• [Entries provided]

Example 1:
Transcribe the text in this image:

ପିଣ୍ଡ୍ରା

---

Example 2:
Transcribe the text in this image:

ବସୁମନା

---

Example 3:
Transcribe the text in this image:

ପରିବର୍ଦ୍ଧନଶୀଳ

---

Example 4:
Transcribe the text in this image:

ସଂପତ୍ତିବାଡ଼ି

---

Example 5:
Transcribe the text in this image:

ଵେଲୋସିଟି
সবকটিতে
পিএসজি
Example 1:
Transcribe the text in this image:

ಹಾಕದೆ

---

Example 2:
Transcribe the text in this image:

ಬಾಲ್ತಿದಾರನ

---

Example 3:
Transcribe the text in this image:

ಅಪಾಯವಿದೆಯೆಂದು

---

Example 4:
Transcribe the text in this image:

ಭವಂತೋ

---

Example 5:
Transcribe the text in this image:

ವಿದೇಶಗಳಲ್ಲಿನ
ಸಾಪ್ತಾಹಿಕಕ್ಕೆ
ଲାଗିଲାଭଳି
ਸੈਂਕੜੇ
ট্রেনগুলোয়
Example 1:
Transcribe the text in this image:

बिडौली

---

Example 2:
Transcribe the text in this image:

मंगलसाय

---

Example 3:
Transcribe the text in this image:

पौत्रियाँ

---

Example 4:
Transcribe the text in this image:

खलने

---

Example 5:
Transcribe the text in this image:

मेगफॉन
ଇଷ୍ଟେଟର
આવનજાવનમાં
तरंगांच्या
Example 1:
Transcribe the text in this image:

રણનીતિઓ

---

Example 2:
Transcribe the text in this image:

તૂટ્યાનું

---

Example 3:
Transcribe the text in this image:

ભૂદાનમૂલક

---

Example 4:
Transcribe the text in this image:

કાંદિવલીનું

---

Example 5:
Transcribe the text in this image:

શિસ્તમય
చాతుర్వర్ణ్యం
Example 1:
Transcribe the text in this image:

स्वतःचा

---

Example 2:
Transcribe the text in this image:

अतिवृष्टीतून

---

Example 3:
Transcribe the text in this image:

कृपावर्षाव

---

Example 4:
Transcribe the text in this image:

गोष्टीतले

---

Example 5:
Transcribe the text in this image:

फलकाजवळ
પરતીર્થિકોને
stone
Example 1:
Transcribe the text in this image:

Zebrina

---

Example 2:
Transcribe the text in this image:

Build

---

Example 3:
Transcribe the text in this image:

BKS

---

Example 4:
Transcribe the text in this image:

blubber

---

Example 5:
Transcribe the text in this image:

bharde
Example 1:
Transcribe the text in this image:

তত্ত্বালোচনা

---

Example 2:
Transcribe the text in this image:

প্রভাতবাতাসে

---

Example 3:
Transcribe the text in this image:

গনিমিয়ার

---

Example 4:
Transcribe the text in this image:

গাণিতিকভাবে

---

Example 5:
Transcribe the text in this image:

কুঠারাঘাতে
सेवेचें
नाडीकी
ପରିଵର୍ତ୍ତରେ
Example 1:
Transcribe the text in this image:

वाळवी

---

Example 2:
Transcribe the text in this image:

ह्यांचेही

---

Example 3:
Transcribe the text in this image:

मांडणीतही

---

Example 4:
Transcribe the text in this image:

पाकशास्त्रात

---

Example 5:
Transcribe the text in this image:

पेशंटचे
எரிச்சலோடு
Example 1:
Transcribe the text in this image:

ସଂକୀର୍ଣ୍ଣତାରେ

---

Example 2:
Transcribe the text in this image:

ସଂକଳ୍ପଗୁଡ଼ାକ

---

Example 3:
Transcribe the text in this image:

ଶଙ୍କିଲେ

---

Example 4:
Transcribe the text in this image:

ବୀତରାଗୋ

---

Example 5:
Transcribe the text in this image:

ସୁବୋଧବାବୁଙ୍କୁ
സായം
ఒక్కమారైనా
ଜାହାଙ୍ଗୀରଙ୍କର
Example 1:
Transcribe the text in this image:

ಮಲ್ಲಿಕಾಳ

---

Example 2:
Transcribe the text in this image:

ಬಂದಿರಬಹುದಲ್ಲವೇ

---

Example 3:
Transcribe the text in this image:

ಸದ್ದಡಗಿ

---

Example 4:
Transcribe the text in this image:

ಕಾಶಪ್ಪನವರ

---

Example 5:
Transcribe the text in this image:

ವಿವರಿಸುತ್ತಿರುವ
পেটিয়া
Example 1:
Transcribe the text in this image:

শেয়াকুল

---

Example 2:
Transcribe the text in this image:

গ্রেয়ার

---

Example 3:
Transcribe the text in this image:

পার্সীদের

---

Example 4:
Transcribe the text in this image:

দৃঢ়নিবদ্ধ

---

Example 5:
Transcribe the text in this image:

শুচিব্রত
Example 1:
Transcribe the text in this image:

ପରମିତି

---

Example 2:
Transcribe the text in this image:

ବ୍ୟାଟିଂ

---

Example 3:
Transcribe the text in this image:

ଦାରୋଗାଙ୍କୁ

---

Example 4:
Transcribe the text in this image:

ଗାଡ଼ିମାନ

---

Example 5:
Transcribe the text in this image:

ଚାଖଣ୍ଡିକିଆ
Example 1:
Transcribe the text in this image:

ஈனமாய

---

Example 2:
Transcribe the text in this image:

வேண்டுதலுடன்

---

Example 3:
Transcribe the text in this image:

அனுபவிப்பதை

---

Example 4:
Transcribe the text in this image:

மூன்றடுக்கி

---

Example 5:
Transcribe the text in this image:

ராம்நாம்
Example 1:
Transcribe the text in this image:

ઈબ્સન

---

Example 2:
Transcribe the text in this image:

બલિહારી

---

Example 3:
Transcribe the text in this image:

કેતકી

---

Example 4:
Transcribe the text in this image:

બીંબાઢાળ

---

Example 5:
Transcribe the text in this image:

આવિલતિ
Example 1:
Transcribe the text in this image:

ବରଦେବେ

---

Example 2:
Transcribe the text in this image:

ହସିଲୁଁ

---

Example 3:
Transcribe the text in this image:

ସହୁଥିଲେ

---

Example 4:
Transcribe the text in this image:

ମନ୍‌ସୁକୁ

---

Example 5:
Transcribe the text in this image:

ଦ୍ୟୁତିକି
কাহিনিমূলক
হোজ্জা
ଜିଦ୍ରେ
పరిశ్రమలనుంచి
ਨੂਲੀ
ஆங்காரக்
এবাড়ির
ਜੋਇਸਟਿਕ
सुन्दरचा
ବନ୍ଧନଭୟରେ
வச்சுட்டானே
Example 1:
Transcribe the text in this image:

• [Required action]
Output the records again in full. Keep every character as written.

• [Task result]
Example 1:
Transcribe the text in this image:

ପିଣ୍ଡ୍ରା

---

Example 2:
Transcribe the text in this image:

ବସୁମନା

---

Example 3:
Transcribe the text in this image:

ପରିବର୍ଦ୍ଧନଶୀଳ

---

Example 4:
Transcribe the text in this image:

ସଂପତ୍ତିବାଡ଼ି

---

Example 5:
Transcribe the text in this image:

ଵେଲୋସିଟି
সবকটিতে
পিএসজি
Example 1:
Transcribe the text in this image:

ಹಾಕದೆ

---

Example 2:
Transcribe the text in this image:

ಬಾಲ್ತಿದಾರನ

---

Example 3:
Transcribe the text in this image:

ಅಪಾಯವಿದೆಯೆಂದು

---

Example 4:
Transcribe the text in this image:

ಭವಂತೋ

---

Example 5:
Transcribe the text in this image:

ವಿದೇಶಗಳಲ್ಲಿನ
ಸಾಪ್ತಾಹಿಕಕ್ಕೆ
ଲାଗିଲାଭଳି
ਸੈਂਕੜੇ
ট্রেনগুলোয়
Example 1:
Transcribe the text in this image:

बिडौली

---

Example 2:
Transcribe the text in this image:

मंगलसाय

---

Example 3:
Transcribe the text in this image:

पौत्रियाँ

---

Example 4:
Transcribe the text in this image:

खलने

---

Example 5:
Transcribe the text in this image:

मेगफॉन
ଇଷ୍ଟେଟର
આવનજાવનમાં
तरंगांच्या
Example 1:
Transcribe the text in this image:

રણનીતિઓ

---

Example 2:
Transcribe the text in this image:

તૂટ્યાનું

---

Example 3:
Transcribe the text in this image:

ભૂદાનમૂલક

---

Example 4:
Transcribe the text in this image:

કાંદિવલીનું

---

Example 5:
Transcribe the text in this image:

શિસ્તમય
చాతుర్వర్ణ్యం
Example 1:
Transcribe the text in this image:

स्वतःचा

---

Example 2:
Transcribe the text in this image:

अतिवृष्टीतून

---

Example 3:
Transcribe the text in this image:

कृपावर्षाव

---

Example 4:
Transcribe the text in this image:

गोष्टीतले

---

Example 5:
Transcribe the text in this image:

फलकाजवळ
પરતીર્થિકોને
stone
Example 1:
Transcribe the text in this image:

Zebrina

---

Example 2:
Transcribe the text in this image:

Build

---

Example 3:
Transcribe the text in this image:

BKS

---

Example 4:
Transcribe the text in this image:

blubber

---

Example 5:
Transcribe the text in this image:

bharde
Example 1:
Transcribe the text in this image:

তত্ত্বালোচনা

---

Example 2:
Transcribe the text in this image:

প্রভাতবাতাসে

---

Example 3:
Transcribe the text in this image:

গনিমিয়ার

---

Example 4:
Transcribe the text in this image:

গাণিতিকভাবে

---

Example 5:
Transcribe the text in this image:

কুঠারাঘাতে
सेवेचें
नाडीकी
ପରିଵର୍ତ୍ତରେ
Example 1:
Transcribe the text in this image:

वाळवी

---

Example 2:
Transcribe the text in this image:

ह्यांचेही

---

Example 3:
Transcribe the text in this image:

मांडणीतही

---

Example 4:
Transcribe the text in this image:

पाकशास्त्रात

---

Example 5:
Transcribe the text in this image:

पेशंटचे
எரிச்சலோடு
Example 1:
Transcribe the text in this image:

ସଂକୀର୍ଣ୍ଣତାରେ

---

Example 2:
Transcribe the text in this image:

ସଂକଳ୍ପଗୁଡ଼ାକ

---

Example 3:
Transcribe the text in this image:

ଶଙ୍କିଲେ

---

Example 4:
Transcribe the text in this image:

ବୀତରାଗୋ

---

Example 5:
Transcribe the text in this image:

ସୁବୋଧବାବୁଙ୍କୁ
സായം
ఒక్కమారైనా
ଜାହାଙ୍ଗୀରଙ୍କର
Example 1:
Transcribe the text in this image:

ಮಲ್ಲಿಕಾಳ

---

Example 2:
Transcribe the text in this image:

ಬಂದಿರಬಹುದಲ್ಲವೇ

---

Example 3:
Transcribe the text in this image:

ಸದ್ದಡಗಿ

---

Example 4:
Transcribe the text in this image:

ಕಾಶಪ್ಪನವರ

---

Example 5:
Transcribe the text in this image:

ವಿವರಿಸುತ್ತಿರುವ
পেটিয়া
Example 1:
Transcribe the text in this image:

শেয়াকুল

---

Example 2:
Transcribe the text in this image:

গ্রেয়ার

---

Example 3:
Transcribe the text in this image:

পার্সীদের

---

Example 4:
Transcribe the text in this image:

দৃঢ়নিবদ্ধ

---

Example 5:
Transcribe the text in this image:

শুচিব্রত
Example 1:
Transcribe the text in this image:

ପରମିତି

---

Example 2:
Transcribe the text in this image:

ବ୍ୟାଟିଂ

---

Example 3:
Transcribe the text in this image:

ଦାରୋଗାଙ୍କୁ

---

Example 4:
Transcribe the text in this image:

ଗାଡ଼ିମାନ

---

Example 5:
Transcribe the text in this image:

ଚାଖଣ୍ଡିକିଆ
Example 1:
Transcribe the text in this image:

ஈனமாய

---

Example 2:
Transcribe the text in this image:

வேண்டுதலுடன்

---

Example 3:
Transcribe the text in this image:

அனுபவிப்பதை

---

Example 4:
Transcribe the text in this image:

மூன்றடுக்கி

---

Example 5:
Transcribe the text in this image:

ராம்நாம்
Example 1:
Transcribe the text in this image:

ઈબ્સન

---

Example 2:
Transcribe the text in this image:

બલિહારી

---

Example 3:
Transcribe the text in this image:

કેતકી

---

Example 4:
Transcribe the text in this image:

બીંબાઢાળ

---

Example 5:
Transcribe the text in this image:

આવિલતિ
Example 1:
Transcribe the text in this image:

ବରଦେବେ

---

Example 2:
Transcribe the text in this image:

ହସିଲୁଁ

---

Example 3:
Transcribe the text in this image:

ସହୁଥିଲେ

---

Example 4:
Transcribe the text in this image:

ମନ୍‌ସୁକୁ

---

Example 5:
Transcribe the text in this image:

ଦ୍ୟୁତିକି
কাহিনিমূলক
হোজ্জা
ଜିଦ୍ରେ
పరిశ్రమలనుంచి
ਨੂਲੀ
ஆங்காரக்
এবাড়ির
ਜੋਇਸਟਿਕ
सुन्दरचा
ବନ୍ଧନଭୟରେ
வச்சுட்டானே
Example 1:
Transcribe the text in this image:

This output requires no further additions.